(Data for processing Opens)

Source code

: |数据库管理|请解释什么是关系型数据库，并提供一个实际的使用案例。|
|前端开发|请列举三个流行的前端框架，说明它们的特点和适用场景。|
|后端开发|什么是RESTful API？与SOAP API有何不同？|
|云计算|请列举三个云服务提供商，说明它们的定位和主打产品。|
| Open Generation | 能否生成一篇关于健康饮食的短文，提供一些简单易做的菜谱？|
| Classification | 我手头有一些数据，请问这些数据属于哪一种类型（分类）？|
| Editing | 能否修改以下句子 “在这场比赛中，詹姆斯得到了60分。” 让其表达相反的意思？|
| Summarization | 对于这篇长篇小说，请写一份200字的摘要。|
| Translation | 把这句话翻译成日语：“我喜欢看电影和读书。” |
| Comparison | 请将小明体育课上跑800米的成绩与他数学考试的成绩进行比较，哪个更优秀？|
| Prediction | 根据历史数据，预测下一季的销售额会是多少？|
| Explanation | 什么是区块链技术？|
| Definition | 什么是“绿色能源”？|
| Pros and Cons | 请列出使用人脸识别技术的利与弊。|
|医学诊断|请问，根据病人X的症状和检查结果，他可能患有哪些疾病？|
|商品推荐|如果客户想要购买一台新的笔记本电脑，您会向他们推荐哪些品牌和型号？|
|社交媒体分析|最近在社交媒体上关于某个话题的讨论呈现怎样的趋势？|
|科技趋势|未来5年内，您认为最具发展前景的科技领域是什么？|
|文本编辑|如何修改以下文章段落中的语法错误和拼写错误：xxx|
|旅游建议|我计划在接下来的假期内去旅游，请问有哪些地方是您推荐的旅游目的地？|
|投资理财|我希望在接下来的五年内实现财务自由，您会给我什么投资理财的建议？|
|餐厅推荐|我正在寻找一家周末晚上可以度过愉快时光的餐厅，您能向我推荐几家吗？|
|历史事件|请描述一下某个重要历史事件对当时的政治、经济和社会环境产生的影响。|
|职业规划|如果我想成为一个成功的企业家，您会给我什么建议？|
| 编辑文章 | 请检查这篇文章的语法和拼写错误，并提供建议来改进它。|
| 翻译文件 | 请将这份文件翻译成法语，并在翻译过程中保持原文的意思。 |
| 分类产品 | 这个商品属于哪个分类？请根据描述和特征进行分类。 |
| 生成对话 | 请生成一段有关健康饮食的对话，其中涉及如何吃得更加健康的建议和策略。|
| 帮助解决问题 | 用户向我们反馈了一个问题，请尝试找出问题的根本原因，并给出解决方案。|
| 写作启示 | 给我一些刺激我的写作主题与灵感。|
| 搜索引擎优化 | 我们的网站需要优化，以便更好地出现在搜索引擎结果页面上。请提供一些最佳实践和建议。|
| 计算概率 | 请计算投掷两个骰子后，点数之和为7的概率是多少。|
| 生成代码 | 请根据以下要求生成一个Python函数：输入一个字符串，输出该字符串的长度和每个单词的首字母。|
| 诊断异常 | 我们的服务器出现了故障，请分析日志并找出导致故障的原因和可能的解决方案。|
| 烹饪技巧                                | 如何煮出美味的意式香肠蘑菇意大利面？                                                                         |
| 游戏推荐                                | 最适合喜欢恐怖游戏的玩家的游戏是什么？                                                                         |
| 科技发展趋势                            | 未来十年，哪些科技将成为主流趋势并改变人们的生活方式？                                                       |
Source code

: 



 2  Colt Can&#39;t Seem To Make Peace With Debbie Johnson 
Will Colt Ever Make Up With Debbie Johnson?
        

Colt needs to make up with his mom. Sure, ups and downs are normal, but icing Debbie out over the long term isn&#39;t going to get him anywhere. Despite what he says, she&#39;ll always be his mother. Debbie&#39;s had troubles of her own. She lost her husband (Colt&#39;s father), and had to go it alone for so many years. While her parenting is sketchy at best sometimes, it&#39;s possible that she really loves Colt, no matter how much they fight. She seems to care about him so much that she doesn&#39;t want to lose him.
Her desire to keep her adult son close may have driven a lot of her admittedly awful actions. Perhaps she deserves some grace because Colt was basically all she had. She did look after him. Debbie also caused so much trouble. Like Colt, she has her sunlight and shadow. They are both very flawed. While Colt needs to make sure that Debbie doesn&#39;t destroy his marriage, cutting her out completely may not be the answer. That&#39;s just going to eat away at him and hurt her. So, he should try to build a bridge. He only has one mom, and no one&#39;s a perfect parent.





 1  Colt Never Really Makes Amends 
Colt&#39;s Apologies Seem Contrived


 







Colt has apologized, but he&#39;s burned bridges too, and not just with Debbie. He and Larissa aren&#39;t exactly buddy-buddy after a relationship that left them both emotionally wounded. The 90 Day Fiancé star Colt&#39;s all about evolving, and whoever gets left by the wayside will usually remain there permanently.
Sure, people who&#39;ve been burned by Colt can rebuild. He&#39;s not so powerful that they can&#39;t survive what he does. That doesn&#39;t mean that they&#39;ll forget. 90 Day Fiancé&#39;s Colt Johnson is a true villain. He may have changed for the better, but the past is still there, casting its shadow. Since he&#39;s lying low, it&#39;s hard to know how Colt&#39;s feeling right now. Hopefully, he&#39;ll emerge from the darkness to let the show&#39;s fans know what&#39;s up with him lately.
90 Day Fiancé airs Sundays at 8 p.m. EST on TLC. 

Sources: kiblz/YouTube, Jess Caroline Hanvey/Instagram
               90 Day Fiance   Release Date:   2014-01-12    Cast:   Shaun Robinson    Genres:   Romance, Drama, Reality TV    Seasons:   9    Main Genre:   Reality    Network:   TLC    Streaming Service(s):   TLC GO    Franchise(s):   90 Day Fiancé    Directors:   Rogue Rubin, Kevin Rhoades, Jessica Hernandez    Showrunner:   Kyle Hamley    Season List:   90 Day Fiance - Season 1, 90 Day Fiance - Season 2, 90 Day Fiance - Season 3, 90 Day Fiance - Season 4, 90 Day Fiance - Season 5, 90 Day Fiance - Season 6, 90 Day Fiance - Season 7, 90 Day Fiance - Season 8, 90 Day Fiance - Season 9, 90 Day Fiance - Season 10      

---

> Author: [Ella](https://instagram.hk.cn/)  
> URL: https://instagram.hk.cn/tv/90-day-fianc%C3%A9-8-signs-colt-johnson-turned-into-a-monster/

(Data for processing Closes)

Type out the entries exactly as they appear above.

**The completed task:**
Source code

: |数据库管理|请解释什么是关系型数据库，并提供一个实际的使用案例。|
|前端开发|请列举三个流行的前端框架，说明它们的特点和适用场景。|
|后端开发|什么是RESTful API？与SOAP API有何不同？|
|云计算|请列举三个云服务提供商，说明它们的定位和主打产品。|
| Open Generation | 能否生成一篇关于健康饮食的短文，提供一些简单易做的菜谱？|
| Classification | 我手头有一些数据，请问这些数据属于哪一种类型（分类）？|
| Editing | 能否修改以下句子 “在这场比赛中，詹姆斯得到了60分。” 让其表达相反的意思？|
| Summarization | 对于这篇长篇小说，请写一份200字的摘要。|
| Translation | 把这句话翻译成日语：“我喜欢看电影和读书。” |
| Comparison | 请将小明体育课上跑800米的成绩与他数学考试的成绩进行比较，哪个更优秀？|
| Prediction | 根据历史数据，预测下一季的销售额会是多少？|
| Explanation | 什么是区块链技术？|
| Definition | 什么是“绿色能源”？|
| Pros and Cons | 请列出使用人脸识别技术的利与弊。|
|医学诊断|请问，根据病人X的症状和检查结果，他可能患有哪些疾病？|
|商品推荐|如果客户想要购买一台新的笔记本电脑，您会向他们推荐哪些品牌和型号？|
|社交媒体分析|最近在社交媒体上关于某个话题的讨论呈现怎样的趋势？|
|科技趋势|未来5年内，您认为最具发展前景的科技领域是什么？|
|文本编辑|如何修改以下文章段落中的语法错误和拼写错误：xxx|
|旅游建议|我计划在接下来的假期内去旅游，请问有哪些地方是您推荐的旅游目的地？|
|投资理财|我希望在接下来的五年内实现财务自由，您会给我什么投资理财的建议？|
|餐厅推荐|我正在寻找一家周末晚上可以度过愉快时光的餐厅，您能向我推荐几家吗？|
|历史事件|请描述一下某个重要历史事件对当时的政治、经济和社会环境产生的影响。|
|职业规划|如果我想成为一个成功的企业家，您会给我什么建议？|
| 编辑文章 | 请检查这篇文章的语法和拼写错误，并提供建议来改进它。|
| 翻译文件 | 请将这份文件翻译成法语，并在翻译过程中保持原文的意思。 |
| 分类产品 | 这个商品属于哪个分类？请根据描述和特征进行分类。 |
| 生成对话 | 请生成一段有关健康饮食的对话，其中涉及如何吃得更加健康的建议和策略。|
| 帮助解决问题 | 用户向我们反馈了一个问题，请尝试找出问题的根本原因，并给出解决方案。|
| 写作启示 | 给我一些刺激我的写作主题与灵感。|
| 搜索引擎优化 | 我们的网站需要优化，以便更好地出现在搜索引擎结果页面上。请提供一些最佳实践和建议。|
| 计算概率 | 请计算投掷两个骰子后，点数之和为7的概率是多少。|
| 生成代码 | 请根据以下要求生成一个Python函数：输入一个字符串，输出该字符串的长度和每个单词的首字母。|
| 诊断异常 | 我们的服务器出现了故障，请分析日志并找出导致故障的原因和可能的解决方案。|
| 烹饪技巧                                | 如何煮出美味的意式香肠蘑菇意大利面？                                                                         |
| 游戏推荐                                | 最适合喜欢恐怖游戏的玩家的游戏是什么？                                                                         |
| 科技发展趋势                            | 未来十年，哪些科技将成为主流趋势并改变人们的生活方式？                                                       |
Source code

: 



 2  Colt Can&#39;t Seem To Make Peace With Debbie Johnson 
Will Colt Ever Make Up With Debbie Johnson?
        

Colt needs to make up with his mom. Sure, ups and downs are normal, but icing Debbie out over the long term isn&#39;t going to get him anywhere. Despite what he says, she&#39;ll always be his mother. Debbie&#39;s had troubles of her own. She lost her husband (Colt&#39;s father), and had to go it alone for so many years. While her parenting is sketchy at best sometimes, it&#39;s possible that she really loves Colt, no matter how much they fight. She seems to care about him so much that she doesn&#39;t want to lose him.
Her desire to keep her adult son close may have driven a lot of her admittedly awful actions. Perhaps she deserves some grace because Colt was basically all she had. She did look after him. Debbie also caused so much trouble. Like Colt, she has her sunlight and shadow. They are both very flawed. While Colt needs to make sure that Debbie doesn&#39;t destroy his marriage, cutting her out completely may not be the answer. That&#39;s just going to eat away at him and hurt her. So, he should try to build a bridge. He only has one mom, and no one&#39;s a perfect parent.





 1  Colt Never Really Makes Amends 
Colt&#39;s Apologies Seem Contrived


 







Colt has apologized, but he&#39;s burned bridges too, and not just with Debbie. He and Larissa aren&#39;t exactly buddy-buddy after a relationship that left them both emotionally wounded. The 90 Day Fiancé star Colt&#39;s all about evolving, and whoever gets left by the wayside will usually remain there permanently.
Sure, people who&#39;ve been burned by Colt can rebuild. He&#39;s not so powerful that they can&#39;t survive what he does. That doesn&#39;t mean that they&#39;ll forget. 90 Day Fiancé&#39;s Colt Johnson is a true villain. He may have changed for the better, but the past is still there, casting its shadow. Since he&#39;s lying low, it&#39;s hard to know how Colt&#39;s feeling right now. Hopefully, he&#39;ll emerge from the darkness to let the show&#39;s fans know what&#39;s up with him lately.
90 Day Fiancé airs Sundays at 8 p.m. EST on TLC. 

Sources: kiblz/YouTube, Jess Caroline Hanvey/Instagram
               90 Day Fiance   Release Date:   2014-01-12    Cast:   Shaun Robinson    Genres:   Romance, Drama, Reality TV    Seasons:   9    Main Genre:   Reality    Network:   TLC    Streaming Service(s):   TLC GO    Franchise(s):   90 Day Fiancé    Directors:   Rogue Rubin, Kevin Rhoades, Jessica Hernandez    Showrunner:   Kyle Hamley    Season List:   90 Day Fiance - Season 1, 90 Day Fiance - Season 2, 90 Day Fiance - Season 3, 90 Day Fiance - Season 4, 90 Day Fiance - Season 5, 90 Day Fiance - Season 6, 90 Day Fiance - Season 7, 90 Day Fiance - Season 8, 90 Day Fiance - Season 9, 90 Day Fiance - Season 10      

---

> Author: [Ella](https://instagram.hk.cn/)  
> URL: https://instagram.hk.cn/tv/90-day-fianc%C3%A9-8-signs-colt-johnson-turned-into-a-monster/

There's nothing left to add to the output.